New files (optional but recommended):
- src/utils/ansi.ts // stripAnsi(text: string): string
- src/utils/mutex.ts // simple per-key async mutex/queue
- src/services/logPaths.ts // centralizes log directory per socket/session
Tests to add:
- test/e2e/tabs.test.ts
- test/e2e/logging-read-logs.test.ts
- test/e2e/execute-bounded.test.ts
- test/e2e/processes-start-stop.test.ts
- test/e2e/streaming-offsets.test.ts (optional)
- test/unit/ansi-strip.test.ts
- test/unit/mutex-serialize.test.ts
---
## 13) TDD: Test File Skeletons and Criteria
test/e2e/tabs.test.ts
- creates tabs with names (including spaces), lists tabs, validates active flags.

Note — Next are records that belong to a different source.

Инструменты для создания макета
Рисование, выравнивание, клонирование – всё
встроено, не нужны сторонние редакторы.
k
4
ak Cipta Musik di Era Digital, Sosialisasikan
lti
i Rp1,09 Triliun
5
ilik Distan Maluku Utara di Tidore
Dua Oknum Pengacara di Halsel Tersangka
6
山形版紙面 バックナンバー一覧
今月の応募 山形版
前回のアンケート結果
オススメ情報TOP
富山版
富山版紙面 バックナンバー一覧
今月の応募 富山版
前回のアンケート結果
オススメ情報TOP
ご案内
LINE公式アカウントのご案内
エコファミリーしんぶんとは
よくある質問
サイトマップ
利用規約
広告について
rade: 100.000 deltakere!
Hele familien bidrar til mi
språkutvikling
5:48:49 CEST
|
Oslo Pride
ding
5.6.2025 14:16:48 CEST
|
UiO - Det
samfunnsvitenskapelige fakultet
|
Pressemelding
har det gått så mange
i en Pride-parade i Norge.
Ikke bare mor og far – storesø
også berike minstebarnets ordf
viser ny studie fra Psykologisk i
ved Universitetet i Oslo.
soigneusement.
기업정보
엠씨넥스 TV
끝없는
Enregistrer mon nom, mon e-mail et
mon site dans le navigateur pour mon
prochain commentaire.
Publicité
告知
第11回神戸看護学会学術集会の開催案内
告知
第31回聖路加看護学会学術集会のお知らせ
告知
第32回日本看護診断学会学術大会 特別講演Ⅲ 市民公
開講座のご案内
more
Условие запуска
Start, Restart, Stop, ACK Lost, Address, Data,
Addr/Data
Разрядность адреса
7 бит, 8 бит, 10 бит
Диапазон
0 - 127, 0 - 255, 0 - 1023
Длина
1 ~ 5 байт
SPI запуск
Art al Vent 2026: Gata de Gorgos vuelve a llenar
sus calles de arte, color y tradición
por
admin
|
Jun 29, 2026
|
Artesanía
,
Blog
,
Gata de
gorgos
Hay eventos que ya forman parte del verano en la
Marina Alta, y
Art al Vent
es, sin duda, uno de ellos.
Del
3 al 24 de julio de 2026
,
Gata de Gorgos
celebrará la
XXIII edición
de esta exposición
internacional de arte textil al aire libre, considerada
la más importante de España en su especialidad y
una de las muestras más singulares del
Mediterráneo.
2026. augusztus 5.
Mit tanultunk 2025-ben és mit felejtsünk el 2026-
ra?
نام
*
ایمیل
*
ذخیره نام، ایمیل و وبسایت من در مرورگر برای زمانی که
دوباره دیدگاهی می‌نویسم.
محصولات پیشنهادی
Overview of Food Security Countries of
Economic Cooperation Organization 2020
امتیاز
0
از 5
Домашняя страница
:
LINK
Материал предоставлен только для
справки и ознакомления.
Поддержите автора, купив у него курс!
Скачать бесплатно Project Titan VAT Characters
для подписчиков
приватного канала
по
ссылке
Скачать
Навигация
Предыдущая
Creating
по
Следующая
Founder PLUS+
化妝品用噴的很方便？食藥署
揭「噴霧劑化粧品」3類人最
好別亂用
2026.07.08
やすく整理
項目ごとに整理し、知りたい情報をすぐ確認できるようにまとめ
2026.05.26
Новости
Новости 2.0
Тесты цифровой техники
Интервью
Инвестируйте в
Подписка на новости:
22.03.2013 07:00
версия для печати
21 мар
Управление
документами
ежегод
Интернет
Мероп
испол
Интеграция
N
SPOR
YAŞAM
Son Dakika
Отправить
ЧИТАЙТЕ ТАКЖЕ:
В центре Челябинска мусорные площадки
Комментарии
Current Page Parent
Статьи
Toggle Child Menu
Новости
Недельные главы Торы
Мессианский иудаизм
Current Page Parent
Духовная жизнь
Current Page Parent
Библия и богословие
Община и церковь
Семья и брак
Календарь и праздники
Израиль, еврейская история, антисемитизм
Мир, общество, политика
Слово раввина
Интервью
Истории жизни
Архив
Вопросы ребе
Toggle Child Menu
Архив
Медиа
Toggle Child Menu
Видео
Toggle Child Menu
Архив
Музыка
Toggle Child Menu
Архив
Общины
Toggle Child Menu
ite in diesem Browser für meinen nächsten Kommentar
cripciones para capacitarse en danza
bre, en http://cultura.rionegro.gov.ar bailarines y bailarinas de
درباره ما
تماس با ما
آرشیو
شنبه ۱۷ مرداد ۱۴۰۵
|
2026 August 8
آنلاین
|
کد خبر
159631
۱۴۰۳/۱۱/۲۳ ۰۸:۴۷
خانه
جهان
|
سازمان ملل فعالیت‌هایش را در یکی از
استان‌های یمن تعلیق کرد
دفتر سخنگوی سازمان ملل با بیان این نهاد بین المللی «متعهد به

test/e2e/logging-read-logs.test.ts
- starts a noisy process, reads last N lines with/without strip_ansi, checks truncated flag, verifies durability across restart.
test/e2e/execute-bounded.test.ts
- runs quick commands, validates START/END slicing, exit codes, timeout behavior (C-c), and serialization on same pane.
test/e2e/processes-start-stop.test.ts
- validates immediate return of start_process, growth of log file, graceful stop via C-c, restart sequences.
test/e2e/streaming-offsets.test.ts (optional)
- validates from_byte/next_byte across restarts, backward seeking, large chunk handling.
test/unit/ansi-strip.test.ts
- verifies stripping rules across common ANSI sequences.
test/unit/mutex-serialize.test.ts
- verifies per-pane queuing prevents interleaving.
---
## 14) Deep Explanations (Reference)
- Control Mode vs pipe-pane (pros/cons, durability) and guarantees discussion were finalized earlier.
- Agents consume read_logs_from_tab (line-count), streaming is primarily human-focused but supported.
---
## 15) Next Steps
- Proceed with TDD: author Phase 1 tests first, then implement code to satisfy them.
- When ready to implement, toggle to Act mode. We will:
- Update tmuxManager, tool definitions/handlers, and server wiring.
- Implement per-phase features strictly following the checklists above.
- Land tests and ensure CI passes after each phase.